Okay, so now our buffer b is at the end of the queue. If there are others in front of it, then ideintr() will make sure that each disk interrupt starts the disk on the next operation. But what if b is actually the only buffer in the queue? In that case, the disk isn't running yet, so we need to get it started ourselves.

void iderw(struct buf *b)
{
    // ...
    if (idequeue == b) {
        idestart(b);
    }
    // ...
}

At this point, we can be confident that the disk will either start our request now or get to it eventually (if there are other requests in the queue). This process just has to wait for the disk to finish, so we'll put it to sleep until the buffer has been synchronized with the disk. We'll check that by making sure the B_VALID flag is present but B_DIRTY is not set. The call to sleep() will release idelock and reacquire it before returning.

void iderw(struct buf *b)
{
    // ...
    while ((b->flags & (B_VALID | B_DIRTY)) != B_VALID) {
        sleep(b, &idelock);
    }
    // ...
}

Summary

The disk driver handles direct communication with the hard drive, issuing orders to read or write sectors.

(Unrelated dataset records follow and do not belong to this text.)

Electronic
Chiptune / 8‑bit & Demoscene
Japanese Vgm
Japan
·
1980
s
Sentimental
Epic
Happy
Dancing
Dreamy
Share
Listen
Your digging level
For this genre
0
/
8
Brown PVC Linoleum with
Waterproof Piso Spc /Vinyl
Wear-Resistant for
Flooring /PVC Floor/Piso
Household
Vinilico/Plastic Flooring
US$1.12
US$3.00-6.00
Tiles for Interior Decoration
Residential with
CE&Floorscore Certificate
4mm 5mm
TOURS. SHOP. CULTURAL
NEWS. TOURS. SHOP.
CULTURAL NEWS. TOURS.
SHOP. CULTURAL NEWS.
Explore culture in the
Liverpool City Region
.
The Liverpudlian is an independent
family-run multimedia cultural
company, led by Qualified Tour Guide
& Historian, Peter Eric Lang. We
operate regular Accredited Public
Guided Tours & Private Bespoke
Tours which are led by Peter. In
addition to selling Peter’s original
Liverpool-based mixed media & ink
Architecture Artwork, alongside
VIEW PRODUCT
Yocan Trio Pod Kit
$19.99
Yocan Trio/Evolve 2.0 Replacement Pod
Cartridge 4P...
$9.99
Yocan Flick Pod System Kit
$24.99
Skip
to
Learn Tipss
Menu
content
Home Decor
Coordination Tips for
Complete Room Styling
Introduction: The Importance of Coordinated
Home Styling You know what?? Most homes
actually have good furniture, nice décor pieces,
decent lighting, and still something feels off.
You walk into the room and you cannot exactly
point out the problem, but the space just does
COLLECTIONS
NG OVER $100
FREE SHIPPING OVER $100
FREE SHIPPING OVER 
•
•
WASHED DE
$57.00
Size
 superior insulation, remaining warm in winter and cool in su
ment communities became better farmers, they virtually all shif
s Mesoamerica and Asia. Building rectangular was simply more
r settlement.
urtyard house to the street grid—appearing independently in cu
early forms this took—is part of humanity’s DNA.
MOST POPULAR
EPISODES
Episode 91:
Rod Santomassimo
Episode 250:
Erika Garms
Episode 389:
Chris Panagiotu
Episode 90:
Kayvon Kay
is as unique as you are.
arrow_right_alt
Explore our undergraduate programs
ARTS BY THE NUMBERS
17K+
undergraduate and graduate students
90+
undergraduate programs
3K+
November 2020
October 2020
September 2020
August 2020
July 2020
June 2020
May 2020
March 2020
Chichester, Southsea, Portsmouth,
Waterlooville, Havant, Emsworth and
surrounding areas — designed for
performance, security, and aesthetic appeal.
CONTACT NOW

It exposes two API functions, ideintr() and iderw(). The former is called by trap() to handle disk interrupts, while the latter is called by the code for the buffer cache layer of the file system to update blocks in the buffer cache with their corresponding sectors on disk. Next up we'll look at the buffer cache itself, as well as the logging layer, which provides crash recovery.